Rockville’s mayor and council members won’t receive handsome raises after all.
After months of debates over a proposal to compensate the city leaders to nearly double their annual salaries, the matter was defeated Monday.
In the end, the city council voted down any raises whatsoever.
The proposal — recommended by a special compensation commission — was to increase the mayor’s annual pay from $25,000 to $45,000 over a three-year period and the council members’ annual payments from $20,000 to $40,000 over the same span.
Virginia Onley, chair of the commission, said her group believes that such substantial raises are crucial in recruiting high-quality candidates for public office, and, as such, she’s disappointed that the measures didn’t pass.

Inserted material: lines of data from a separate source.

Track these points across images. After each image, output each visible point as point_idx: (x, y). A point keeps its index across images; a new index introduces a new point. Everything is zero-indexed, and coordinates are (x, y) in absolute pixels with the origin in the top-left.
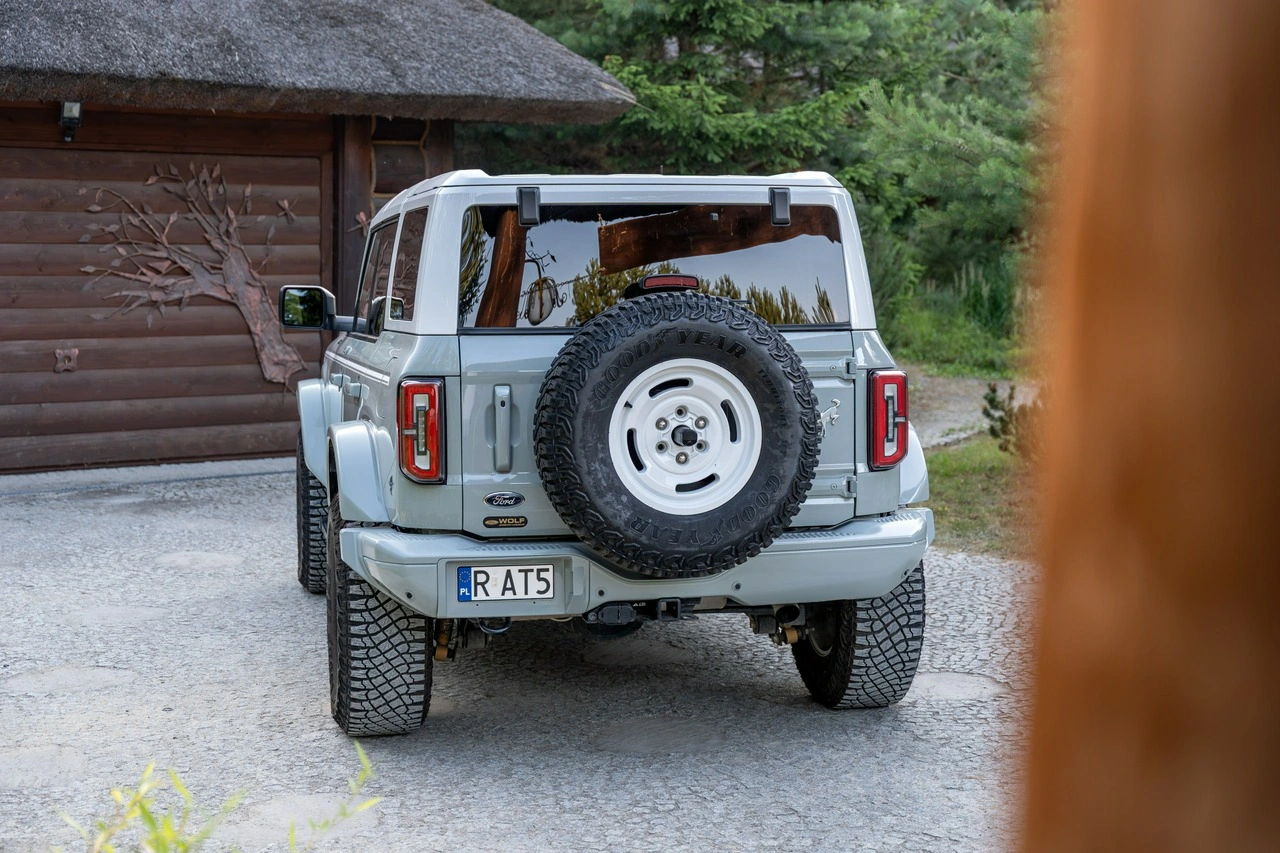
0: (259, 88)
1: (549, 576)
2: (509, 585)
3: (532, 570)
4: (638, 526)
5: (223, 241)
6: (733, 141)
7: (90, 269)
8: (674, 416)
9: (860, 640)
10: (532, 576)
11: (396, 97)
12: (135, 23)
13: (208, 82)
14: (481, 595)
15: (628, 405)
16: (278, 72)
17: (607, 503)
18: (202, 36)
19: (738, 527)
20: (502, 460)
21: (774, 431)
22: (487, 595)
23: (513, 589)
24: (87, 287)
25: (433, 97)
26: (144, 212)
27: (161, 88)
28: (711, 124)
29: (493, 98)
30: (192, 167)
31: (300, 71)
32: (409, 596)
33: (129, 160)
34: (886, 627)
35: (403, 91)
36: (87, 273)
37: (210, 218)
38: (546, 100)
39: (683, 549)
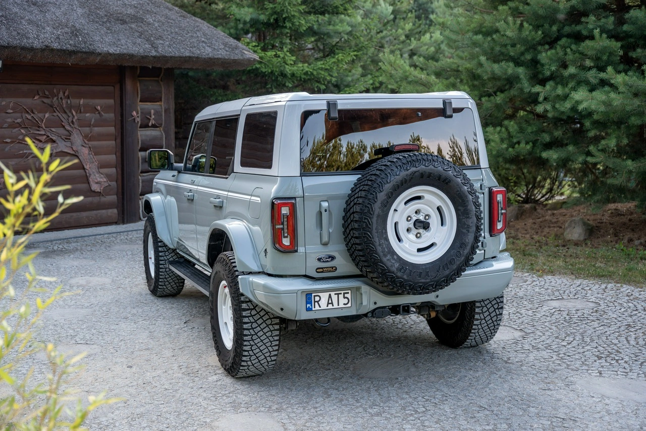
0: (92, 53)
1: (349, 296)
2: (330, 302)
3: (341, 294)
4: (402, 271)
5: (70, 126)
6: (297, 77)
7: (8, 140)
8: (415, 214)
9: (477, 316)
10: (341, 296)
11: (154, 57)
12: (30, 22)
13: (68, 50)
14: (317, 307)
15: (396, 210)
16: (100, 45)
17: (388, 260)
18: (62, 28)
19: (448, 268)
20: (325, 239)
21: (463, 220)
22: (320, 307)
23: (332, 303)
24: (6, 150)
25: (171, 57)
26: (33, 113)
27: (46, 53)
28: (288, 69)
29: (197, 58)
30: (55, 91)
31: (110, 45)
32: (282, 309)
33: (25, 88)
34: (488, 309)
35: (158, 54)
36: (7, 142)
37: (64, 115)
38: (221, 59)
39: (423, 281)
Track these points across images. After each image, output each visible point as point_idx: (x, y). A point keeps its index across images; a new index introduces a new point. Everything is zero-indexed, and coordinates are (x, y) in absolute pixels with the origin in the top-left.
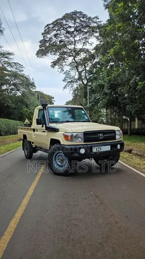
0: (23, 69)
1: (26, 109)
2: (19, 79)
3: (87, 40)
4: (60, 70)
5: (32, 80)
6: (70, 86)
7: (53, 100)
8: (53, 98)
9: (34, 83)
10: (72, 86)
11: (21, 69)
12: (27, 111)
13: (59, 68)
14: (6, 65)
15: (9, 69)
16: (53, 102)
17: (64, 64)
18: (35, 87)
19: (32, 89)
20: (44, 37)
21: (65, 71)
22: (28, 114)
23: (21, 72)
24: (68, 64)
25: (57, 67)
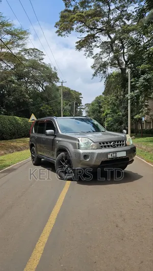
0: (43, 57)
1: (47, 106)
2: (39, 70)
3: (125, 9)
4: (88, 53)
5: (53, 70)
6: (102, 72)
7: (80, 96)
8: (80, 94)
9: (56, 73)
10: (104, 72)
11: (41, 57)
12: (47, 108)
13: (87, 51)
14: (23, 53)
15: (27, 58)
16: (81, 98)
17: (94, 44)
18: (57, 78)
19: (54, 82)
20: (66, 5)
21: (94, 55)
22: (49, 112)
23: (42, 61)
24: (98, 45)
25: (84, 49)
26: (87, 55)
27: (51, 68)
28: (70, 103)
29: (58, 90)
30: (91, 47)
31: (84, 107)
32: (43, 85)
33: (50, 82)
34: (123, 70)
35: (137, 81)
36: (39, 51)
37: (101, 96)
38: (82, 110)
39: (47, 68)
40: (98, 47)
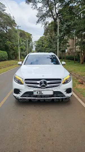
0: (5, 8)
1: (9, 42)
2: (3, 18)
6: (42, 20)
7: (31, 36)
9: (14, 20)
10: (44, 21)
11: (3, 8)
12: (9, 44)
13: (33, 5)
16: (31, 38)
18: (15, 24)
19: (14, 27)
21: (38, 8)
22: (11, 46)
23: (4, 11)
25: (31, 4)
26: (33, 8)
27: (11, 17)
28: (25, 40)
29: (16, 32)
30: (36, 2)
31: (34, 43)
32: (6, 28)
33: (11, 26)
34: (55, 20)
35: (62, 27)
36: (2, 4)
37: (43, 37)
38: (33, 45)
39: (8, 17)
40: (40, 3)
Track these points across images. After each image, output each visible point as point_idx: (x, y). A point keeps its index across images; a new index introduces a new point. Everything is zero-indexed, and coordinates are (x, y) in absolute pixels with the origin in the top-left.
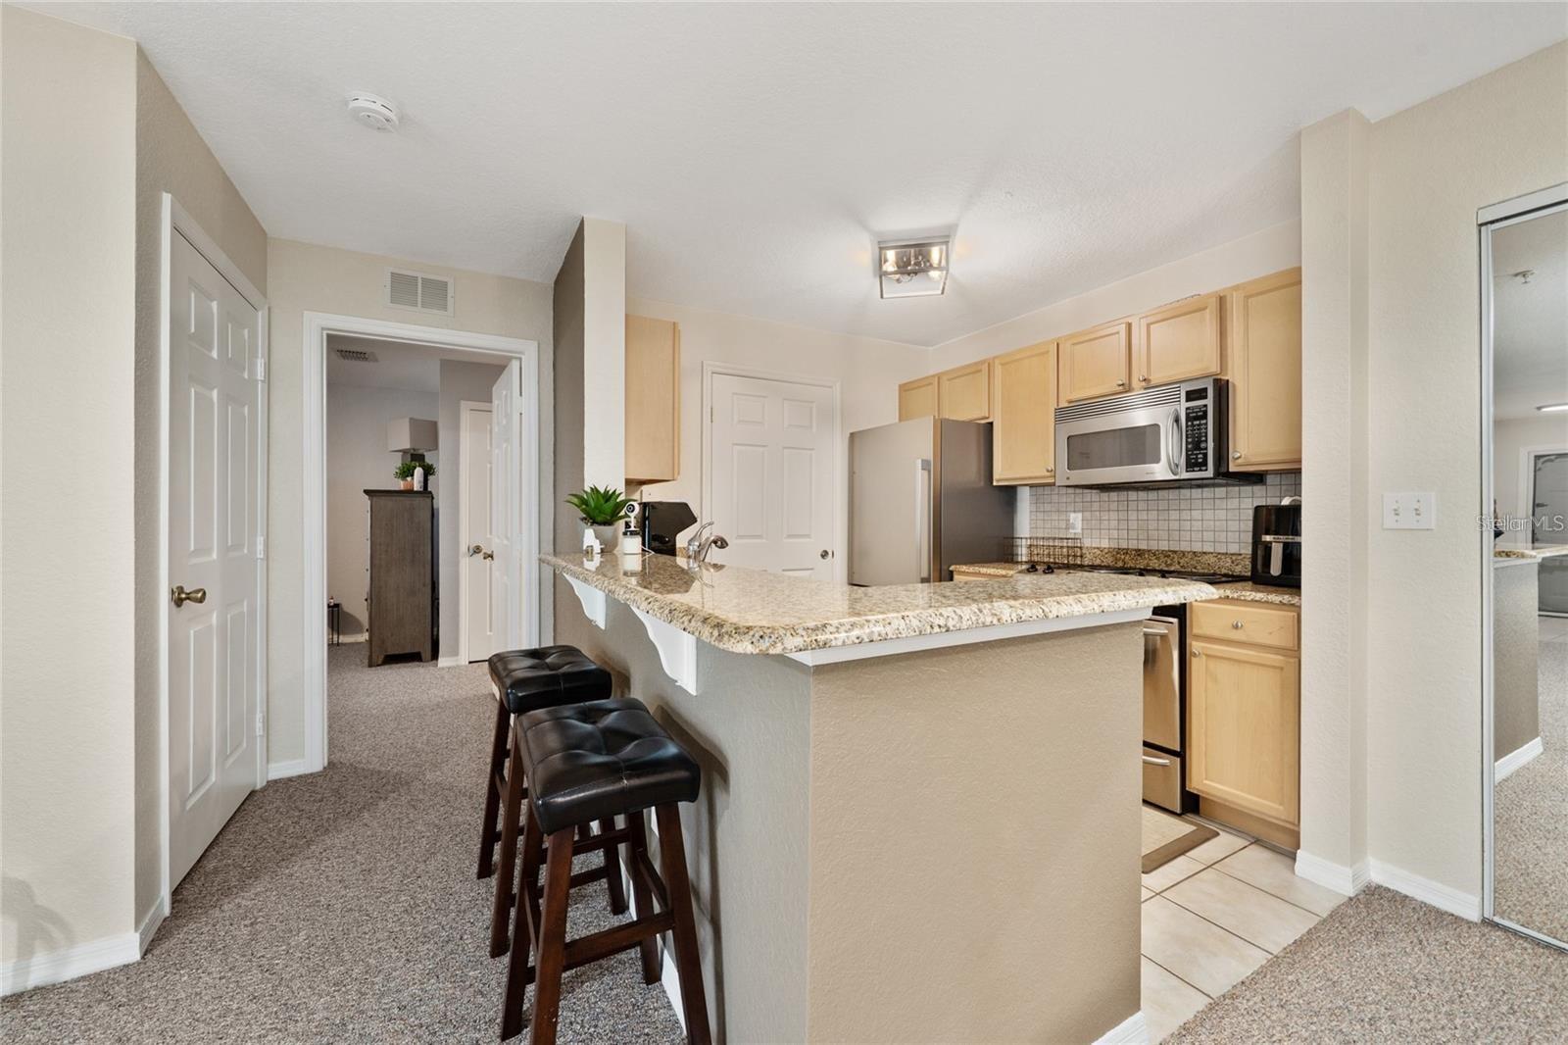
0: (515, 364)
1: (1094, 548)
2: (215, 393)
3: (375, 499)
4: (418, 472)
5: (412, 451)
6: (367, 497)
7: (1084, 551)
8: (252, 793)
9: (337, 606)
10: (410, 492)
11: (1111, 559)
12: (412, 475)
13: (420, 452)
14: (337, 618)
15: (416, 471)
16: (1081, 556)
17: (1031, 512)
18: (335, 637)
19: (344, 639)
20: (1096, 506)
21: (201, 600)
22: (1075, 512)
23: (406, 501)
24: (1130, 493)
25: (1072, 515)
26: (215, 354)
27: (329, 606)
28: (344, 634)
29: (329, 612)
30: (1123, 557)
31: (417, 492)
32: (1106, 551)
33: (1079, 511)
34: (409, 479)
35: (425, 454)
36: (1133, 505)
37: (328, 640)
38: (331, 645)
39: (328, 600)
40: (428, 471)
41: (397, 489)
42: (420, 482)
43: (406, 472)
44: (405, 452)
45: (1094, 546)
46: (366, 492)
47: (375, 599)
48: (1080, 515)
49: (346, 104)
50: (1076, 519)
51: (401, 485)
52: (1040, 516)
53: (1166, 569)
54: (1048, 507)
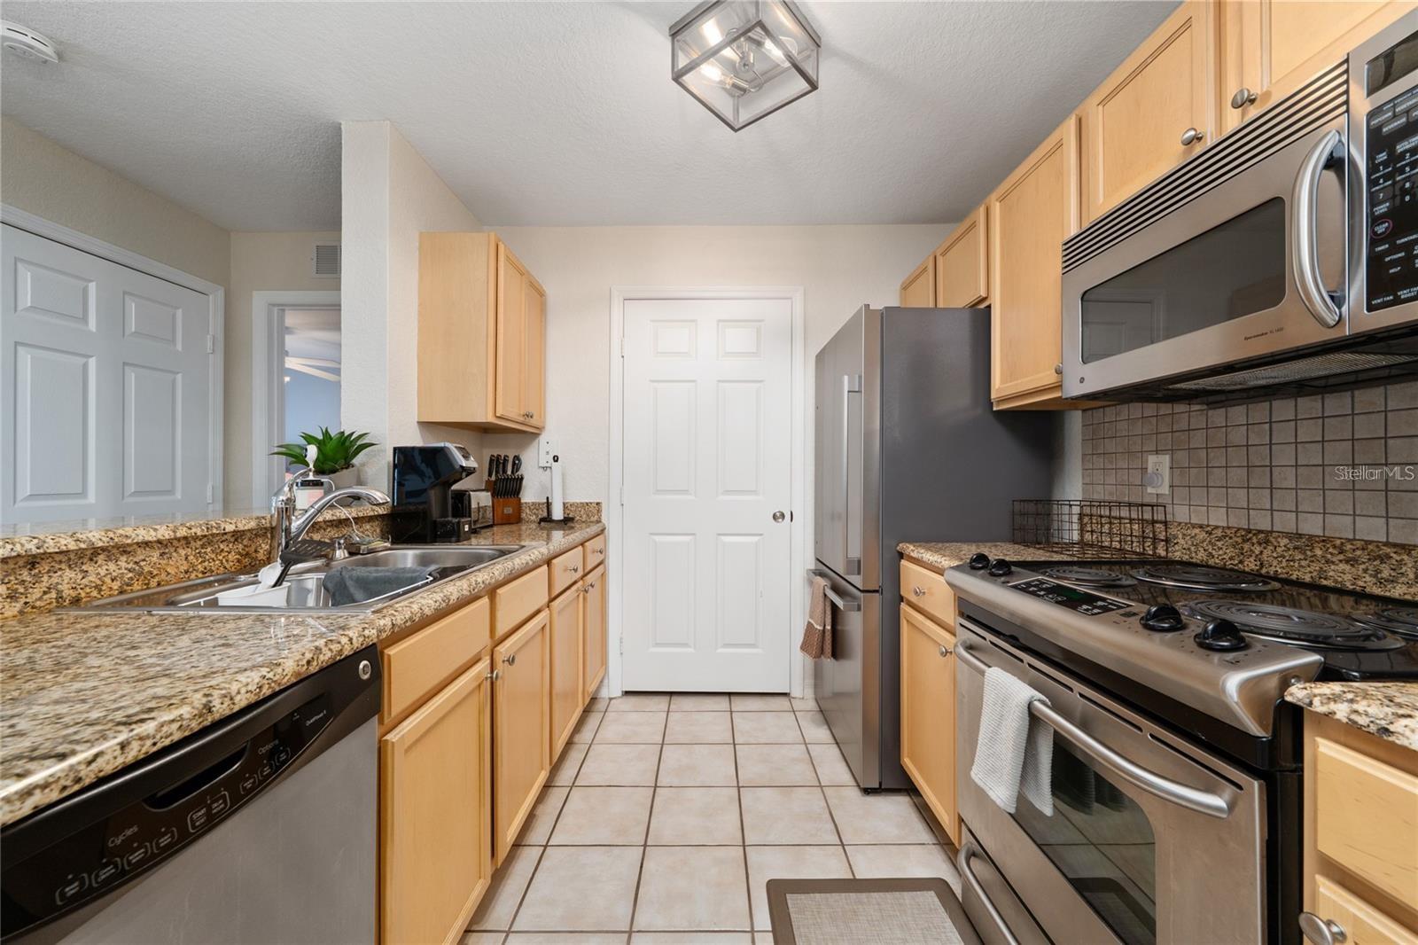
1: (1194, 526)
7: (1173, 531)
11: (1230, 552)
16: (1167, 541)
17: (1084, 455)
20: (1198, 440)
22: (1157, 452)
24: (1276, 404)
25: (1152, 460)
30: (1257, 549)
32: (1219, 533)
33: (1164, 451)
36: (1283, 434)
45: (1194, 521)
48: (1165, 460)
50: (1159, 464)
52: (1099, 462)
53: (1377, 591)
54: (1110, 446)
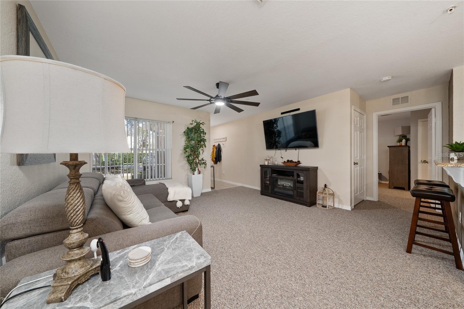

“We had hoped that they’d take our suggested changes,” she said. “The city is growing, and these jobs require putting in a lot of hours … You deserve greater pay.”
Onley said the idea of gradually increasing the payments over a three-year span was a new strategy that ultimately failed. Now the commission will reconvene in 2009 and make a new set of compensation recommendations.
Critics of the dramatic pay increases have countered that the mayor and council positions are really part-time, policy-setting positions and that higher compensation does not heavily affect the number of quality candidates for the jobs.
Jim Marrinan, who served on the council a decade ago, has told The Examiner that he was disturbed by the fact that he made less than $10,000 when on the job and that the proposed increases would quadruple that sum.
The compensation commission considers every two years what to pay city officials. In 2003, the last time the city leadership did not fully support the commission’s recommendation, the council opted to support 50-percent raises instead of the 100-percent recommended raises.